The short-term answer is that the FDA appropriately requires more proof that the tests will help save lives. Insurance companies are hesitant to cover the tests until the FDA acts, and until they better understand the financial risks involved in dealing with the results of widespread testing. In the meantime, the FDA allows Galleri test samples to be examined in regulated labs. But to participate, patients have to find a doctor to write a prescription and then shoulder the test cost on their own (currently about $950).
Also, noise in the blood-based testing arena has introduced skepticism. Theranos, the notorious company that claimed to find diseases with a pin prick of blood, turned out to be a fraud. Unlike Theranos, multi-cancer detection tests are being rigorously evaluated in large clinical trials.

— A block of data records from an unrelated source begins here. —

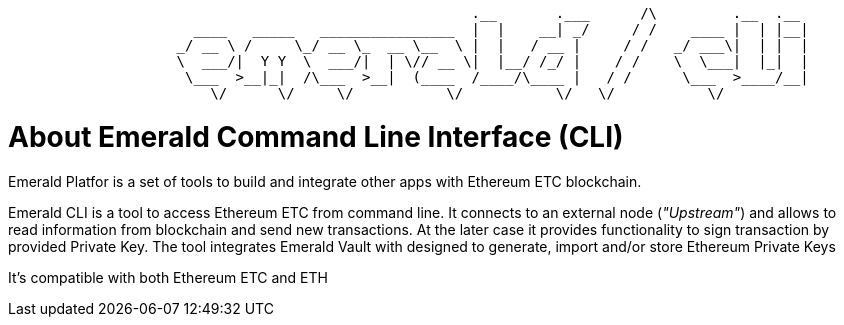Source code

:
 ```
                                                       .__       .___      /\         .__  .__
                      ____   _____   ________________  |  |    __| _/     / /    ____ |  | |__|
                    _/ __ \ /     \_/ __ \_  __ \__  \ |  |   / __ |     / /   _/ ___\|  | |  |
                    \  ___/|  Y Y  \  ___/|  | \// __ \|  |__/ /_/ |    / /    \  \___|  |_|  |
                     \___  >__|_|  /\___  >__|  (____  /____/\____ |   / /      \___  >____/__|
                        \/      \/     \/           \/           \/   \/           \/

```

= About Emerald Command Line Interface (CLI)

Emerald Platfor is a set of tools to build and integrate other apps with Ethereum ETC blockchain.

Emerald CLI is a tool to access Ethereum ETC from command line. It connects to an external node (_"Upstream"_) and
allows to read information from blockchain and send new transactions. At the later case it provides functionality
to sign transaction by provided Private Key. The tool integrates Emerald Vault with designed to generate, import and/or
store Ethereum Private Keys

It's compatible with both Ethereum ETC and ETH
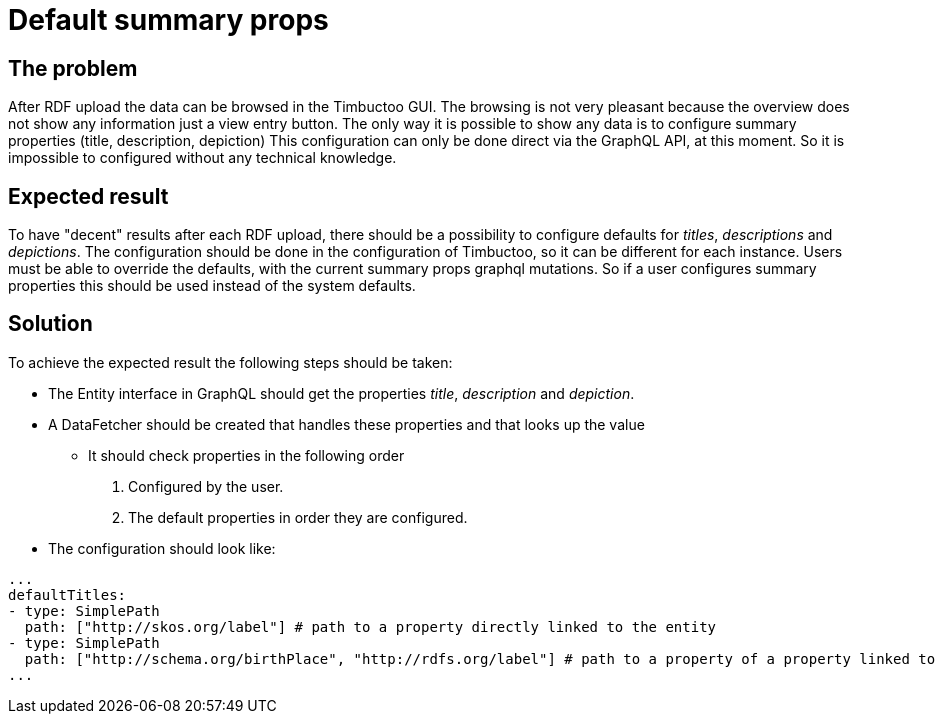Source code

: = Default summary props

== The problem
After RDF upload the data can be browsed in the Timbuctoo GUI.
The browsing is not very pleasant because the overview does not show any information just a view entry button.
The only way it is possible to show any data is to configure summary properties (title, description, depiction)
This configuration can only be done direct via the GraphQL API, at this moment.
So it is impossible to configured without any technical knowledge.

== Expected result
To have "decent" results after each RDF upload, there should be a possibility to configure defaults for _titles_, _descriptions_ and _depictions_.
The configuration should be done in the configuration of Timbuctoo, so it can be different for each instance.
Users must be able to override the defaults, with the current summary props graphql mutations.
So if a user configures summary properties this should be used instead of the system defaults.

== Solution
To achieve the expected result the following steps should be taken:

* The Entity interface in GraphQL should get the properties _title_, _description_ and _depiction_.
* A DataFetcher should be created that handles these properties and that looks up the value
** It should check properties in the following order
. Configured by the user.
. The default properties in order they are configured.
* The configuration should look like:
```
...
defaultTitles:
- type: SimplePath
  path: ["http://skos.org/label"] # path to a property directly linked to the entity
- type: SimplePath
  path: ["http://schema.org/birthPlace", "http://rdfs.org/label"] # path to a property of a property linked to the entity
...
```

These issues will fade as the promise of early cancer detection with liquid biopsies becomes more evident. Long term, however, patients and physicians will have to wrestle with the challenges presented by tests that find cancers that previously were hidden until symptoms appeared. What actions should be taken? Knowing a cancer is present but not yet debilitating is nonetheless life changing, at the least triggering some level of lifelong surveillance. There are also financial consequences. Early detection of cancer will likely shift more costs from Medicare to employers and private insurance that cover younger people.
Early detection and interception of cancer will require early engagement. Liquid biopsies make that possible. They promise to significantly bolster the battle against a disease that continues to kill over 600,000 Americans annually. Scientific and financial reviews await, but the shift is coming from screening for only a few individual cancers to screening individuals for all cancers.
Dana Goldman is Dean of the USC Sol Price School of Public Policy and co-director of the Schaeffer Center for Health Policy & Economics at the USC Alfred E. Mann School of Pharmacy and Pharmaceutical Sciences. He is a scientific advisor to GRAIL. Peter Kuhn is the Dean’s Professor of Biological Sciences and director of CSI-Cancer: USC Michelson Center Convergent Science Institute in Cancer. He is developing a breast cancer specific single detection test.